Description of the task
Copy out all lines bearing the word "Jaksa" from the listing below.

────

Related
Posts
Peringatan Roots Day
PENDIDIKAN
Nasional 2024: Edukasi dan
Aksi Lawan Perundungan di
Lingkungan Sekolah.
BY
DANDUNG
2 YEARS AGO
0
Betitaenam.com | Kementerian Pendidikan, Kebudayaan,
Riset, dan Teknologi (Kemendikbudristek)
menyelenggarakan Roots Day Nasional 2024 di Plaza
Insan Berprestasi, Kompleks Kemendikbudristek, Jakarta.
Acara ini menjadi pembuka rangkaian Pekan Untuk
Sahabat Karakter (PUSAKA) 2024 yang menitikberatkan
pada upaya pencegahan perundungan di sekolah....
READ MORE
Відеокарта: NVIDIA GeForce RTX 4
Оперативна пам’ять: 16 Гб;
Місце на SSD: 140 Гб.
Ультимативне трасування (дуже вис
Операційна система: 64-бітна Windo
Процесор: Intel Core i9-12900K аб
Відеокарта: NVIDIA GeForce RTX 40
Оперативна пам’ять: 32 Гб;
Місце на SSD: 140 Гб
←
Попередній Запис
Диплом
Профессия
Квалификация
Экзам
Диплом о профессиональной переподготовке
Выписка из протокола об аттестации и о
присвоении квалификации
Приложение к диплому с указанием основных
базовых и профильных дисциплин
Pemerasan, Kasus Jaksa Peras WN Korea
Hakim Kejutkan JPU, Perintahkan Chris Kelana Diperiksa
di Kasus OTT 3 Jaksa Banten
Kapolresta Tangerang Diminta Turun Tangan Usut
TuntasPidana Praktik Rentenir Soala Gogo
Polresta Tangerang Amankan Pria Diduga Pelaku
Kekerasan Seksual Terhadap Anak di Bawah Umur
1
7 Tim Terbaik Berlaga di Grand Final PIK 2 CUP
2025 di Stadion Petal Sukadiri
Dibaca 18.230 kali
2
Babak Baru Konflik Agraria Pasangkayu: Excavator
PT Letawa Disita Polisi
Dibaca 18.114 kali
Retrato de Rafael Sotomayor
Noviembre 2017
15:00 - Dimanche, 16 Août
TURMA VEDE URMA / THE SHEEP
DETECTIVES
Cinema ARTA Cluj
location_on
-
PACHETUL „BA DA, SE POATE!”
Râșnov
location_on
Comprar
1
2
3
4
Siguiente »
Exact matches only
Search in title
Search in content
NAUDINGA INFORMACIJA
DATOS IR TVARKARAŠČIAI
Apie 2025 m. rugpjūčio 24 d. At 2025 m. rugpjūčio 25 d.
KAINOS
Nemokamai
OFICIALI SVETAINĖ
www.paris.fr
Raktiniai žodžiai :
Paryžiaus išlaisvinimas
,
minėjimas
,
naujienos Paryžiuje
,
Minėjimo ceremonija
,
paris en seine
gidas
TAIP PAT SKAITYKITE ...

────

Written answer
Pemerasan, Kasus Jaksa Peras WN Korea
di Kasus OTT 3 Jaksa Banten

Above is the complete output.